My current project is a spin-off of the project mentioned above and uses some concepts of the model on a new database. I decided to alter the mappings and give Audio- and VideoAttributes their own table. This proved to be somewhat harder then I expected:
- alter the embeddable annotation of Audio- and VideoAttributes, make them entities
- since Audio- and VideoAttributes are entities now the need an id
- add a reference to the AVAttributes object to Audio- and VideoAttributes
- create a bi-directional one-to-one mapping between avattributes and audio- and VideoAttributes. mappedBy on the Audio- and VideoAttributes side
- add cascade annotations to the Audio- and VideoAttributes in the AVAttributes class
I started out with generated id’s for the Audio- and VideoAttributes. Hibernate will generate two columns in the AVAttributes containing a foreign keys to the Audio- and VideoAttributes tables. This synthetic id seemed a bit unnecessary IMHO. It took me a while to figure out how to do this.

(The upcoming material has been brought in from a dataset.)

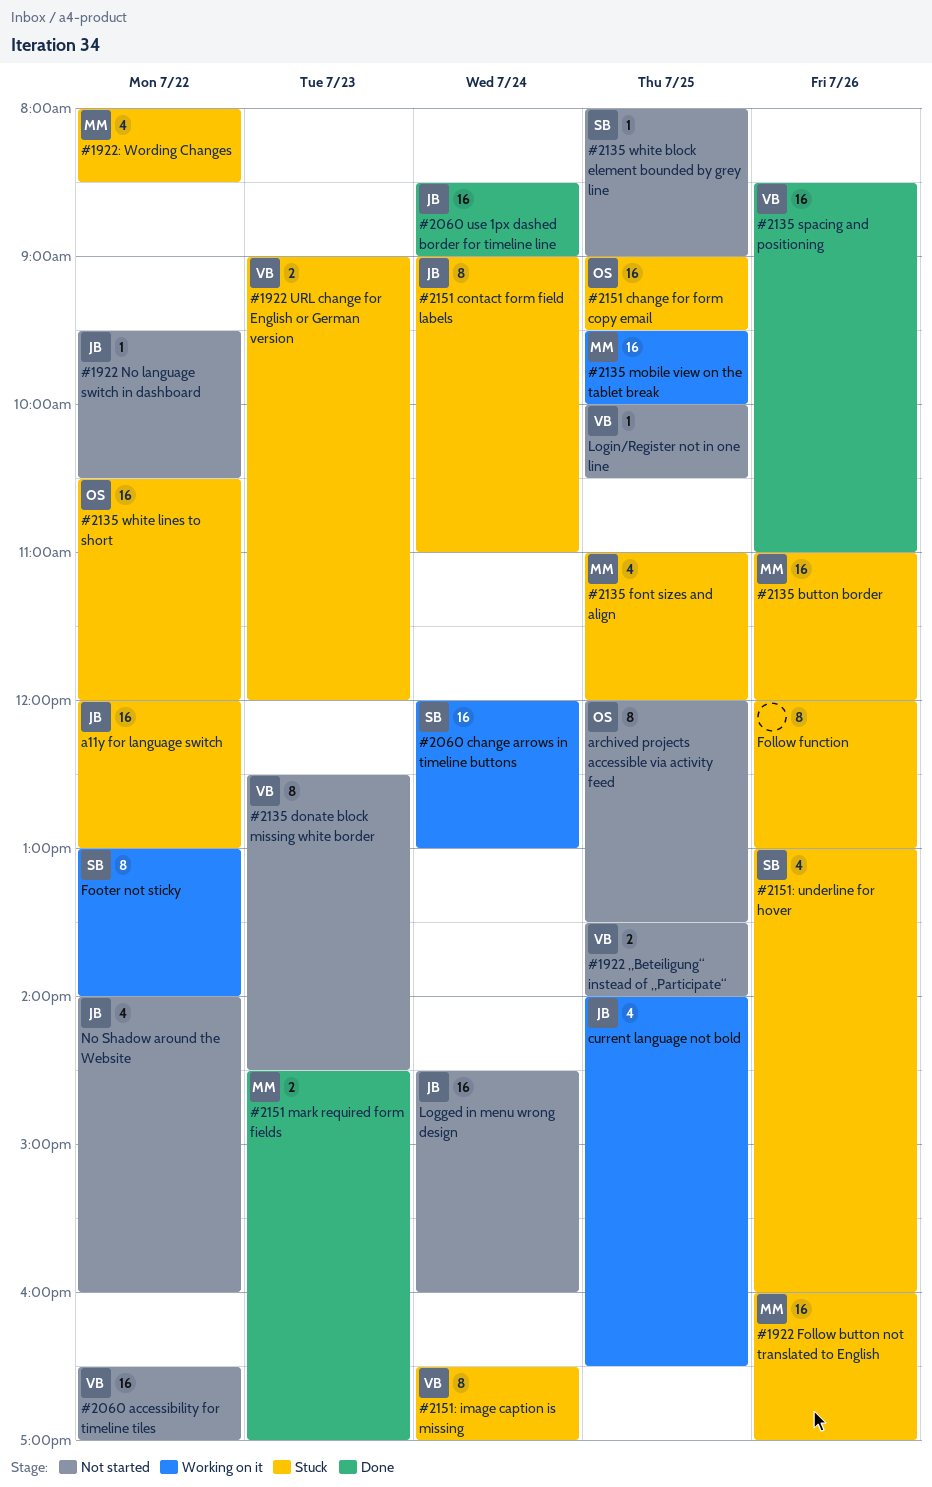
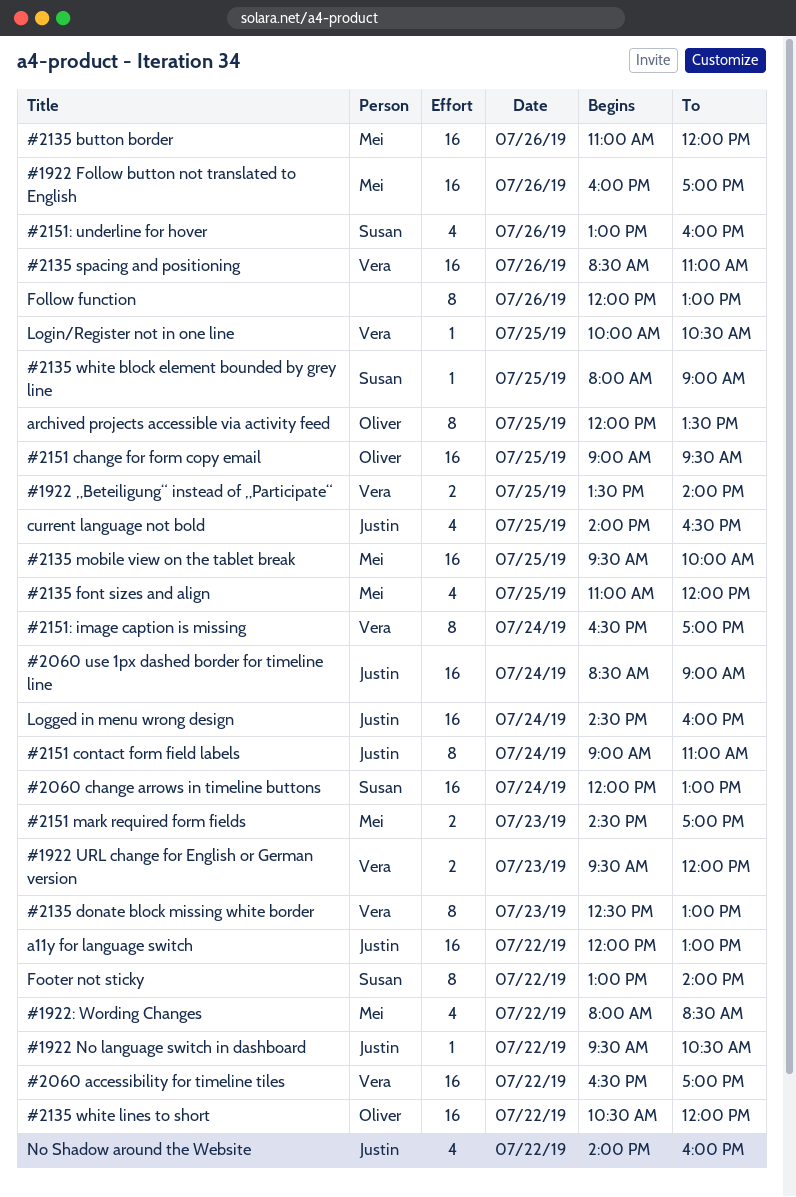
#1922 URL change for English or German version, begins: 09:00 -> 09:30
#2135 donate block missing white border, ends: 14:30 -> 13:00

I ended up with the following annotations:
AVAttributes
[java]
@Entity
public class AVAttributes implements Serializable {
@Id
@GeneratedValue(strategy = GenerationType.AUTO)
private Long id;
@OneToOne(optional = true)
@PrimaryKeyJoinColumn
@org.hibernate.annotations.Cascade({
org.hibernate.annotations.CascadeType.ALL,
org.hibernate.annotations.CascadeType.DELETE_ORPHAN
})
private AudioAttributes audioAttributes;
@OneToOne(optional = true)
@PrimaryKeyJoinColumn
@org.hibernate.annotations.Cascade({
org.hibernate.annotations.CascadeType.ALL,
org.hibernate.annotations.CascadeType.DELETE_ORPHAN
})
private VideoAttributes videoAttributes;
}
[/java]
AudioAttributes (Same annotations used for VideoAttributes)
[java]
@Entity
public class AudioAttributes implements Serializable {
@Id
@GeneratedValue(generator=”fk”)
@GenericGenerator(name=”fk”,strategy=”foreign”,parameters = {
@Parameter(name=”property”,value=”avAttributes”)
})
private Long id;
@OneToOne(mappedBy = “audioAttributes”, optional = false)
private AVAttributes avAttributes;
}
[/java]
The generated table structure looks like this:
Id’s are automatically cascaded when a AVAttributes object is persisted. And yes, it’s a lot of annotations and I even stripped out the JAXB2 annotations which are also present.